I want to be able to find the index of all occurrences of a substring in a larger string using Ruby. E.g.: all "in" in "Einstein"
str = "Einstein"
str.index("in") #returns only 1
str.scan("in") #returns ["in","in"]
#desired output would be [1, 6]
The standard hack is:
indices = "Einstein".enum_for(:scan, /(?=in)/).map do
Regexp.last_match.offset(0).first
end
#=> [1, 6]
def indices_of_matches(str, target)
sz = target.size
(0..str.size-sz).select { |i| str[i,sz] == target }
end
indices_of_matches('Einstein', 'in')
#=> [1, 6]
indices_of_matches('nnnn', 'nn')
#=> [0, 1, 2]
The second example reflects an assumption I made about the treatment of overlapping strings. If overlapping strings are not to be considered (i.e., [0, 2]
is the desired return value in the second example), this answer is obviously inappropriate.
This is a more verbose solution which brings the advantage of not relying on a global value:
def indices(string, regex)
position = 0
Enumerator.new do |yielder|
while match = regex.match(string, position)
yielder << match.begin(0)
position = match.end(0)
end
end
end
p indices("Einstein", /in/).to_a
# [1, 6]
It outputs an Enumerator
, so you could also use it lazily or just take the n
first indices.
Also, if you might need more information than just the indices, you could return an Enumerator
of MatchData
and extract the indices:
def matches(string, regex)
position = 0
Enumerator.new do |yielder|
while match = regex.match(string, position)
yielder << match
position = match.end(0)
end
end
end
p matches("Einstein", /in/).map{ |match| match.begin(0) }
# [1, 6]
To get the behaviour described by @Cary, you could replace the last line in block by position = match.begin(0) + 1
.
#Recursive Function
def indexes string, sub_string, start=0
index = string[start..-1].index(sub_string)
return [] unless index
[index+start] + indexes(string,sub_string,index+start+1)
end
#For better Usage I would open String
class
class String
def indexes sub_string,start=0
index = self[start..-1].index(sub_string)
return [] unless index
[index+start] + indexes(sub_string,index+start+1)
end
end
This way we can call in this way: "Einstein".indexes("in") #=> [1, 6]

Information given:
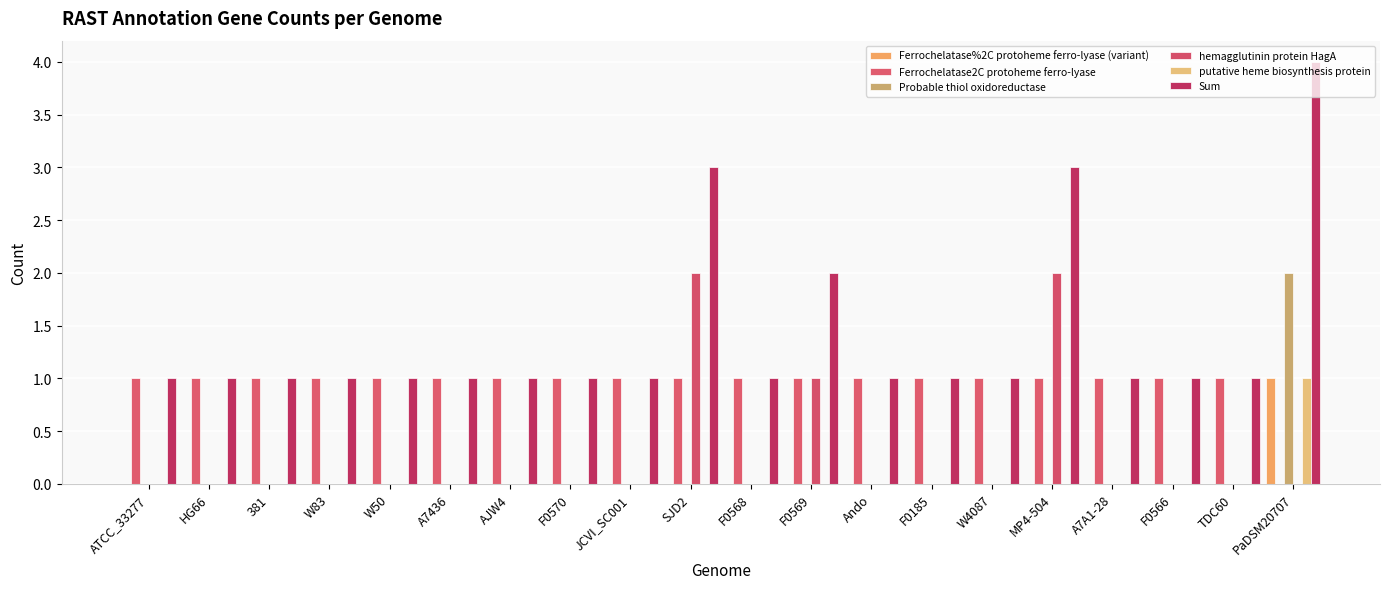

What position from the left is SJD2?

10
* * *
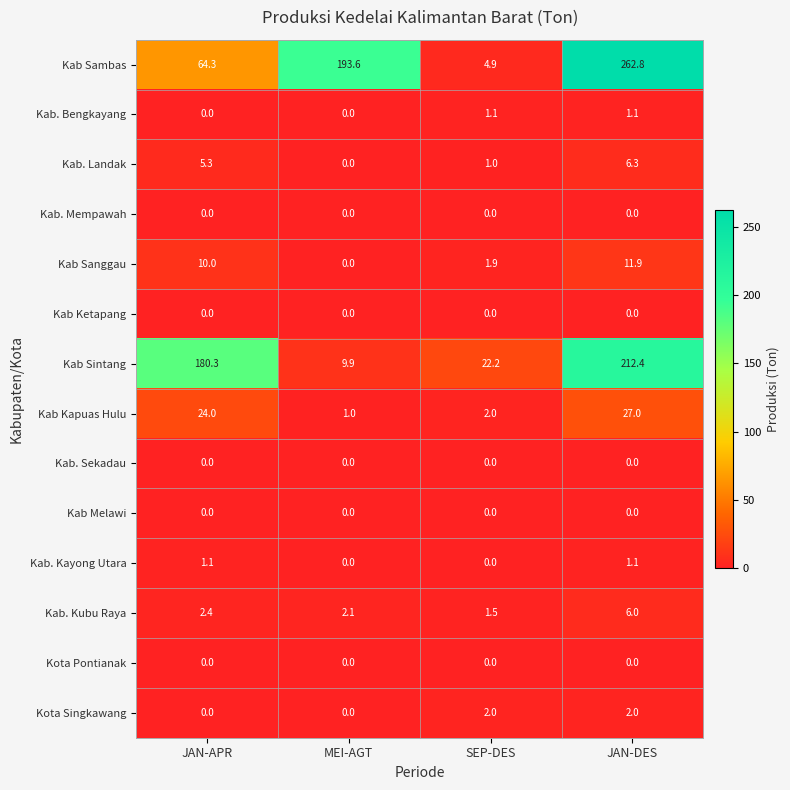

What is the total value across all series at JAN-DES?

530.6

Activity 1:
From the Ruby thread on finding substring indices, copy the text word for word, starting with "This is a more" and going on through "yielder << match.begin(0)".
Activity 2:
Answer these questions from the Ruby thread on finding substring indices:
(a) What does str.index("in") return when str is "Einstein"?
(b) What result is shown for indices_of_matches('nnnn', 'nn')?
(c) What kind of object does the more verbose solution output?

Answer box 1:
This is a more verbose solution which brings the advantage of not relying on a global value:
def indices(string, regex)
position = 0
Enumerator.new do |yielder|
while match = regex.match(string, position)
yielder << match.begin(0)

Answer box 2:
(a) 1
(b) [0, 1, 2]
(c) An Enumerator